A single ultrasound screening has previously been shown to increase the detection rate of early invasive breast cancers by 3.5 and 4.2 to 4.4 per 1,000 screenings in single-center and multicenter trials, respectively. However, this study is the first to demonstrate continuing improvement in detection rates with repeated ultrasound screenings (5.3 cancers per 1,000 screenings per year in the first year and 3.7 cancers per 1,000 screenings per year in the second and third years, for an overall average of 4.3 cancers per 1,000 screenings per year).
Although this study confirms previous reports that MRI detects more early invasive breast cancers (an additional 14.7 cancers per 1,000 screens in this study) than combined mammography and ultrasound, its authors also note that MRI is expensive and may not be well tolerated by all patients. For women with an intermediate risk of breast cancer and dense breast tissue, especially those with a personal history of breast cancer, or high-risk patients who cannot tolerate MRI, combination mammography and ultrasound could represent a valuable and cost- effective screening mechanism for the detection of early invasive breast cancers.

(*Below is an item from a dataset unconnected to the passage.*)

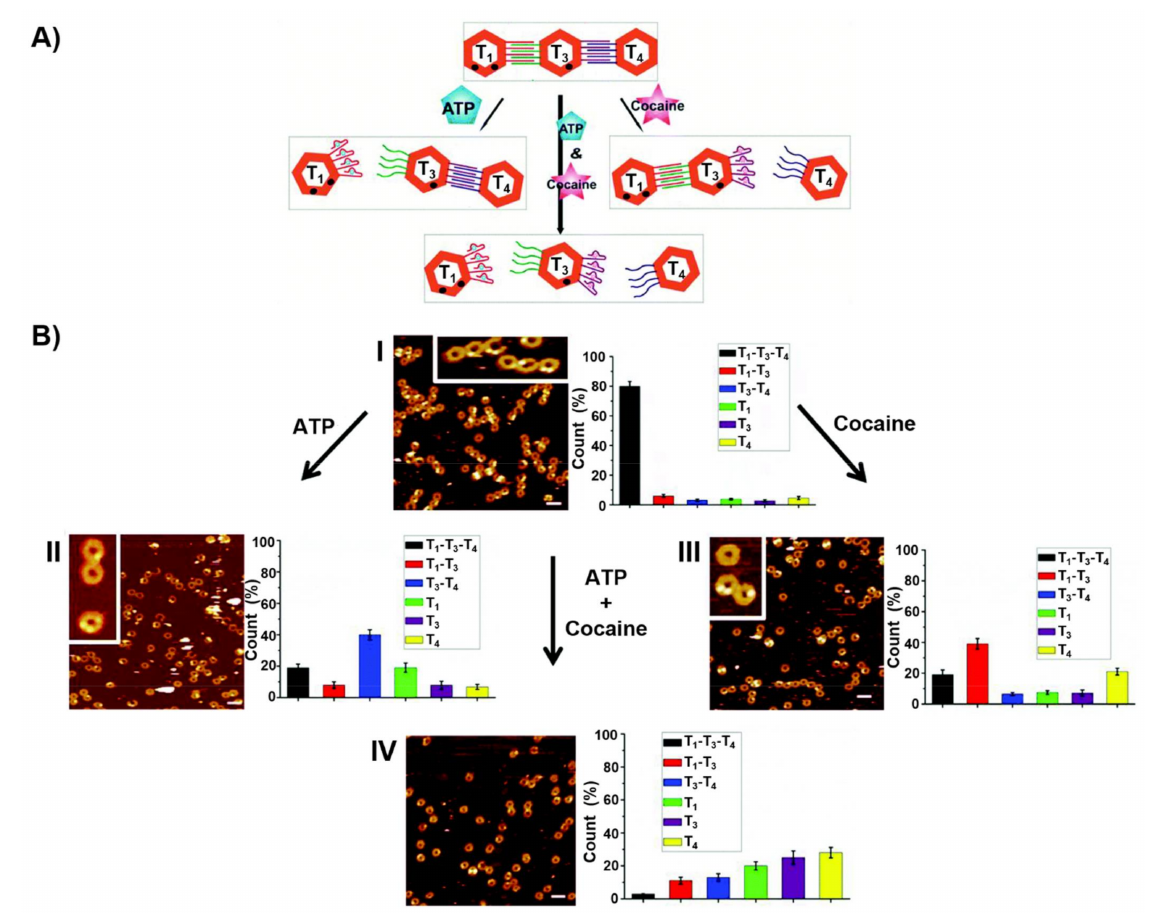
Figure 17. ( A ) Dictated triggered separation of an origami trimer using different aptamer interconnecting bridging units. Treatment of the origami trimer T 1 –T 3 –T 4 with ATP yield the separation of tile T 1 through the formation of the ATP/ATP aptamer complex and the intact T 3 –T 4 dimer. Subjecting the trimer to cocaine yield the T 1– T 3 dimer and separated tile T 4 through the formation of the cocaine/cocaine aptamer complex. Treatment of the trimer with cocaine and ATP led to the concomitant separation of the trimer to the monomer tiles T 1 , T 3 , T 4 . ( B ) AFM images corresponding to: Panel I—the origami trimer T 1 –T 3 –T 4 ; Panel II—the ATP triggered separation of the trimer T 1 –T 3 –T 4 into the monomer tile T 1 and the dimer tile T 3 –T 4 ; Panel III—the cocaine triggered separation of the trimer T 1 –T 3 –T 4 into the dimer tile T 1 –T 3 and the monomer tile T 4 ; Panel IV—the cocaine and ATP triggered separation of the trimer T 1 –T 3 –T 4 into the monomer tiles T 1 , T 3 , T 4 . The AFMimages are accompanied by statistical analysis of the percentage of the tiles. Reproduced with permission from ref. [216]. Copyright 2017 Royal Society of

Ultrasound and MRI are not substitutes for annual mammography but instead supplement its findings. It is important for every woman to speak with her physician about which screening process is most appropriate given her own medical history and risk profile.
Screening with either ultrasound or MRI is associated with a higher rate of false-positives, but that rate decreases after the first year with regular annual screening and is lower in women with a personal history of breast cancer. Limitations to the use of ultrasound for supplemental screening of intermediate-risk women with dense breast tissue are its low reimbursement rate by Medicare (not enough to cover a physician- conducted screening) and the shortage of trained breast ultrasound technologists.
1 Berg WA, et al. Detection of breast cancer with addition of annual screening ultrasound or a single screening MRI to mammography in women with elevated breast cancer risk. JAMA. 2012; 307:1394-1404.